** STUDY TEXT follows **
Federal Judge Survey: Warns of Judicial Crisis, Faults SCOTUS Emergency Orders

https://www.nytimes.com/2025/10/11/us/politics/judicial-crisis-supreme-court-trump.html
2•mmooss•20m ago•2 comments

Avoid hyperfocus and keep a healthy work pace (as a dad of two)

https://www.devas.life/my-plan-to-avoid-hyperfocus-and-keep-a-healthy-work-pace-as-a-dad-of-two/
1•cmpit•23m ago•0 comments

Checking for Spam Content with Chrome AI

https://www.raymondcamden.com/2025/11/07/checking-for-spam-content-with-chrome-ai
1•speckx•24m ago•0 comments

Apple's fight with Europe continues as it removes iPhone feature in EU

https://www.the-independent.com/tech/apple-iphone-wifi-sharing-password-europe-eu-b2860173.html
2•refp•24m ago•0 comments
Open in hackernews

Show HN: Phrasing.app – learn and maintain multiple languages

https://phrasing.app/
6•barrell•4h ago
Happy Friday HN -

For the past two years, I’ve been working on http://phrasing.app, a language learning application that makes it simple to learn and maintain multiple languages.
** End of STUDY TEXT **
** EXTRACTED MATERIAL follows **
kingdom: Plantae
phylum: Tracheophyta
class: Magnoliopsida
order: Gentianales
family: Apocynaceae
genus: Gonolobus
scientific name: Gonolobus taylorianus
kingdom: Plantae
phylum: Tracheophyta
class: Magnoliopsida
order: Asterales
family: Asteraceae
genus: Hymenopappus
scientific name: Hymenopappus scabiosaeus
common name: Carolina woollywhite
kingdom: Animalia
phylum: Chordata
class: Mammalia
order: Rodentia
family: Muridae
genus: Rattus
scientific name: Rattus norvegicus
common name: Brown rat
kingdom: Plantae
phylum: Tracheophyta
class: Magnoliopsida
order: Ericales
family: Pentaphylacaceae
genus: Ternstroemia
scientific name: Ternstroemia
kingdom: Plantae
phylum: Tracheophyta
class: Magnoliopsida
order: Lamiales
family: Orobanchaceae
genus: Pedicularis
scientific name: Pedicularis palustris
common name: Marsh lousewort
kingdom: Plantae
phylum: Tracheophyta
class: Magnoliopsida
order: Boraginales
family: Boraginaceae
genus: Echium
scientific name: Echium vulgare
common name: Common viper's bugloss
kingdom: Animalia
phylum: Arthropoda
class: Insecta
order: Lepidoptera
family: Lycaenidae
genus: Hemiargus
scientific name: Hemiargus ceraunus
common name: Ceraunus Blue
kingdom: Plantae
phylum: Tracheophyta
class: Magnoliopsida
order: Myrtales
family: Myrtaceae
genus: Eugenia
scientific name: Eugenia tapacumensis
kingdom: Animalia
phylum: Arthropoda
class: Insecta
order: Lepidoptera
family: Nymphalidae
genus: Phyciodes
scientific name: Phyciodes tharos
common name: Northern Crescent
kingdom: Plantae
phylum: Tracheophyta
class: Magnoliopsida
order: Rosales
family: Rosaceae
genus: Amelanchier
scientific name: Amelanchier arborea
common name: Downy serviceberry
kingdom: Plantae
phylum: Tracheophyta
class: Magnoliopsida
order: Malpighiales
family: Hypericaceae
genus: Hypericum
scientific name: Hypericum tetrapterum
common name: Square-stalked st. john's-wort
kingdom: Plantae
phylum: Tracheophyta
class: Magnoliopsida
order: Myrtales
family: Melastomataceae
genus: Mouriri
** End of EXTRACTED MATERIAL **
• [TASK TO CARRY OUT]: List the title of every posted item in the link listing above.

• [RESPONSE TO THE TASK]:
- Federal Judge Survey: Warns of Judicial Crisis, Faults SCOTUS Emergency Orders
- Avoid hyperfocus and keep a healthy work pace (as a dad of two)
- Checking for Spam Content with Chrome AI
- Apple's fight with Europe continues as it removes iPhone feature in EU
- Show HN: Phrasing.app – learn and maintain multiple languages